> Task objective
Of the lines listed below, return exactly those that run from the line containing "right hip: (720, 275)" through the line containing "right elbow: (693, 276)", both included.

> Provided information
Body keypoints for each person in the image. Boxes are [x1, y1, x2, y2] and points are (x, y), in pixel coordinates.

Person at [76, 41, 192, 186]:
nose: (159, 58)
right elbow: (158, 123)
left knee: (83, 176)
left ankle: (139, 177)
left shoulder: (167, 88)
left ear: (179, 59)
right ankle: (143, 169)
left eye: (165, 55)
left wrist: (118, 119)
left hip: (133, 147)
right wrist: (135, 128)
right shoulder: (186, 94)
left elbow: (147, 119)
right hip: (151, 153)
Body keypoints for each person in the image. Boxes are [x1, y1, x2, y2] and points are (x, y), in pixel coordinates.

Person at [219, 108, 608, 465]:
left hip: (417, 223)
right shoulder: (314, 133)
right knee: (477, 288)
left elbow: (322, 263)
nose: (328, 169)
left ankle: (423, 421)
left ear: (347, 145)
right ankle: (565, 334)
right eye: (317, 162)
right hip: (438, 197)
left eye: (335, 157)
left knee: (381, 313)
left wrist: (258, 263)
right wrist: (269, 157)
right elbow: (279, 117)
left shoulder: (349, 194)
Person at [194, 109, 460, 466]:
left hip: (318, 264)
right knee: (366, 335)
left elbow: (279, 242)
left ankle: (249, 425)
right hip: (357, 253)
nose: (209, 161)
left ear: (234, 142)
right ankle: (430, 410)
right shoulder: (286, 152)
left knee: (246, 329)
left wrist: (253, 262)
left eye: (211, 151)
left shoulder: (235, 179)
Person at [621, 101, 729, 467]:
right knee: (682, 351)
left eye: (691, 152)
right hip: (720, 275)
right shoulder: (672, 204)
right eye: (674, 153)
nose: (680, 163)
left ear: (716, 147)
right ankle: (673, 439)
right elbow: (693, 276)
---
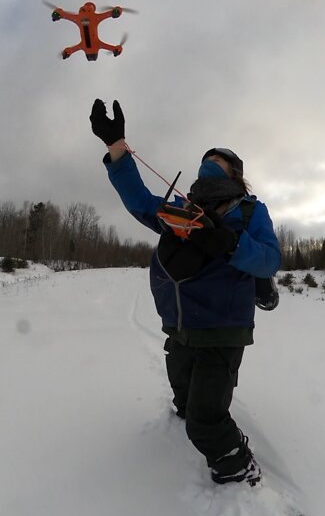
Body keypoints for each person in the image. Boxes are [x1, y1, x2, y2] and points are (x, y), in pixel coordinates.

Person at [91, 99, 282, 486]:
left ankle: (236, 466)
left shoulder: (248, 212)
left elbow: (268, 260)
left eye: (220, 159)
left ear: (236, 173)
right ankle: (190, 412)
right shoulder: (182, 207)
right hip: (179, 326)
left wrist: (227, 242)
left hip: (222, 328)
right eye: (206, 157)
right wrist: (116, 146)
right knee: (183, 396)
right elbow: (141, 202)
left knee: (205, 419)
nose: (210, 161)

> Written solution
right hip: (720, 275)
right shoulder: (672, 204)
right eye: (674, 153)
nose: (680, 163)
left ear: (716, 147)
right ankle: (673, 439)
right elbow: (693, 276)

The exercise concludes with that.